### TEXT TO READ
★ ★ ★ ★ ★ ★ ★

As others have noted, it's the closing speed, not the relative speed, that's greater than ##c##.

The person in the center of the train car will still observe the light beam moving at speed ##c##. The person on the embankment will also see the speed of the light pulse as moving at speed ##c##. But he will see the person in the center of the train car moving at speed ##v##. He will observe them moving towards each other at speed ##c+v## but he will not observe either of them moving at a speed greater than ##c##.

The point of this thought experiment starts with the sentence highlighted above. Prior to Einstein it was thought that the embankment observer would see the light pulse moving at a speed other than ##c## so that the two light pulses would have been generated simultaneously according to both observers. The point of the thought experiment is to show that if the speed of light is independent of the speed of its source, then simultaneity is relative rather than absolute.
 
  • #114
Peter Strohmayer said:
With Einstein, the two emission events at the ends of the train are defined from the point of view of the railroad embankment observer (S).
No, they are defined to happen at the same events at which the ends of the train pass the corresponding points on the embankment (the points where the lightning strikes happen and emit the two light pulses). Those events are invariant.

Peter Strohmayer said:
For the train observer (S'), who passes by S at the time when the emission events take place from the point of view of S (origin coverage at 0/0; 0/0), the emission events can only be determined with the help of the L-T.
Wrong. They are defined as above. Since those events take place at the ends of the train, their spatial locations in the train frame are determined by that condition. The train observer can then determine the times of those events in his frame by observing the time on his clock when he receives the light pulses. No LT is required.

Peter Strohmayer said:
Why should I assume with Einstein's arrangement a second pair of light pulses which are simultaneous for S'?
I didn't say you should, I only said you could.

Peter Strohmayer said:
That would be other events of the emission than for S.
Of course, I have already said that.

Peter Strohmayer said:
It is always only about sending light pulses from events to events which are identical for both observers.
This is one way of looking at the thought experiments, yes.

Peter Strohmayer said:
From the ratio of the lengths of the signal paths (from the view of the two observers) the L-T can be derived.
Yes, you can derive the LT from the information provided in the thought experiments, since that information (which includes not only the lengths of the signal paths but the times involved, which can be computed from the fact that the speed of light is the same in all inertial frames) is sufficient to determine the coordinates in both frames of all events.

But you are claiming that you need to assume the LT in order to determine the coordinates in both frames of all events. That is false.
 
  • #115
Peter Strohmayer said:
I never denied that Einstein accurately derived the L-T from an introductory "Gedankenexperiment".
You have repeatedly claimed that you need to assume the LT in order to determine the coordinates of some of the events in the thought experiment:

Peter Strohmayer said:
I have assumed the L-T for the conversion of the coordinates of only one light pulse (#93). The L-T must be derived mathematically before.
Peter Strohmayer said:
If only S' emits a photon (event 1) which subsequently arrives at the end of the train (event 2), then from the point of view of observer S, the coordinates of events 1 and 2 can only be determined via the L-T.

★ ★ ★ ★ ★ ★ ★

### RECORD SET
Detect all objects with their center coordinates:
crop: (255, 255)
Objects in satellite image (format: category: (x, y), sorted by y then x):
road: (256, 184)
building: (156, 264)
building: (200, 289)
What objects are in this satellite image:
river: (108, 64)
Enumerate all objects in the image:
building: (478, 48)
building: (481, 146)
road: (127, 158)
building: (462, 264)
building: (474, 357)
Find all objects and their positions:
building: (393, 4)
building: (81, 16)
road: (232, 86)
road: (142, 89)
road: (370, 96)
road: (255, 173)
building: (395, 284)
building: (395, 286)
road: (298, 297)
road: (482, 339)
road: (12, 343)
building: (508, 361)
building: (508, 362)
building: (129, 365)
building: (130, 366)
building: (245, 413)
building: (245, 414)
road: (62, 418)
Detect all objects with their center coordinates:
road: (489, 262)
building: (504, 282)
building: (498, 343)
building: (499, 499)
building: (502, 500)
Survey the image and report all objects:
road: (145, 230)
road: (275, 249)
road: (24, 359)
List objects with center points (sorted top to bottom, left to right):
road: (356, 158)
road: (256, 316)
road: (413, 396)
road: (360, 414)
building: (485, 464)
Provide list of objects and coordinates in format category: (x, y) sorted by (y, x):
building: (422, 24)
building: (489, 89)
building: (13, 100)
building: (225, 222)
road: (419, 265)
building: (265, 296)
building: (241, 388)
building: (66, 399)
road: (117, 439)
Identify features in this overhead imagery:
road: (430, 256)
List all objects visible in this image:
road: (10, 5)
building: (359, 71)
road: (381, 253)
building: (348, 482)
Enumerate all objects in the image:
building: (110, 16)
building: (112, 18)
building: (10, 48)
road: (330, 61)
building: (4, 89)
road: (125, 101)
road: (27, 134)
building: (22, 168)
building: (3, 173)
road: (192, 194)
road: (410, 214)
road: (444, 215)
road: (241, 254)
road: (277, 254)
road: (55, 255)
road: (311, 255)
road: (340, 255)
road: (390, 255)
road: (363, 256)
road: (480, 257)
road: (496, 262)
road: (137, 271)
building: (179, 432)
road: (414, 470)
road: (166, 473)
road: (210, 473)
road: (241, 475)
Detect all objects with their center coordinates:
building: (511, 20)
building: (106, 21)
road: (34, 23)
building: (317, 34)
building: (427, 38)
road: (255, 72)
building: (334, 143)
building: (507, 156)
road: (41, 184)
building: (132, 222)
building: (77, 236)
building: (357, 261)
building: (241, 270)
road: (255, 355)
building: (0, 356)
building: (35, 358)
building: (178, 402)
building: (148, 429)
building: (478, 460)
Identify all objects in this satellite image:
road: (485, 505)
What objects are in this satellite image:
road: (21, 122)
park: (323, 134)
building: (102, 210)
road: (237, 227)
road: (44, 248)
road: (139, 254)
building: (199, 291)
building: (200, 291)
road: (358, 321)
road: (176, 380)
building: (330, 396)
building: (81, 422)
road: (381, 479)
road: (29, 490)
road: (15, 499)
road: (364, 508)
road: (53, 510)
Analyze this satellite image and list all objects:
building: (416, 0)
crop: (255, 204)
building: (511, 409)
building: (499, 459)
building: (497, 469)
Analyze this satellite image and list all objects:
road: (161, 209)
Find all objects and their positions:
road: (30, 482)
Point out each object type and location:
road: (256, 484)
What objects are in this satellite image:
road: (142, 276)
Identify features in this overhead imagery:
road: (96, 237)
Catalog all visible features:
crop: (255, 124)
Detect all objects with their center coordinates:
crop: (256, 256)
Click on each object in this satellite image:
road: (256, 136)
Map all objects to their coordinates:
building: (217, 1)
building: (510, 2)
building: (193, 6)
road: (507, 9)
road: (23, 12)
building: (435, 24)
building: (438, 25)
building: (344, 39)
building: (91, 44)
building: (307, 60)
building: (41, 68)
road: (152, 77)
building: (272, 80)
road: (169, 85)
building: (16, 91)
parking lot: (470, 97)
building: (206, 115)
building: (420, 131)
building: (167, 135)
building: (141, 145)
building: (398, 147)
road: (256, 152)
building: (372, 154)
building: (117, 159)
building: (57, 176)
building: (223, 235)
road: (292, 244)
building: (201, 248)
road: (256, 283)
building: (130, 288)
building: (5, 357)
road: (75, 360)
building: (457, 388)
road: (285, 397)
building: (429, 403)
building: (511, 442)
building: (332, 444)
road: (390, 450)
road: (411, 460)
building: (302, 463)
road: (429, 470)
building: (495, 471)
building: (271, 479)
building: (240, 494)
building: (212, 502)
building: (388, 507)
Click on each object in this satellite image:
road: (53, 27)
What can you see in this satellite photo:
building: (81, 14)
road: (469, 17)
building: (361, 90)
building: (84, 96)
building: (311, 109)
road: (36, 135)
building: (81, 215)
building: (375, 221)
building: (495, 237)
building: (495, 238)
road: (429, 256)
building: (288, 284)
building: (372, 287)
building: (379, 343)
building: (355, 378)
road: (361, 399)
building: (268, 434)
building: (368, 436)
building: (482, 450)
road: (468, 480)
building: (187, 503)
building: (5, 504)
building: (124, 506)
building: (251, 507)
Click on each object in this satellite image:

★ ★ ★ ★ ★ ★ ★

### SET OF TASKS
**a)** According to the relativity thread, what does the thought experiment show if the speed of light is independent of the speed of its source?
**b)** List every post number that appears in the relativity thread.
**c)** Print the stretch of the relativity thread from "This is one" through "can be derived.".
The records play no role in this work.

### EXERCISE SOLUTIONS
**a)** It shows that simultaneity is relative rather than absolute.

**b)** #114, #115, #93

**c)**
This is one way of looking at the thought experiments, yes.

Peter Strohmayer said:
From the ratio of the lengths of the signal paths (from the view of the two observers) the L-T can be derived.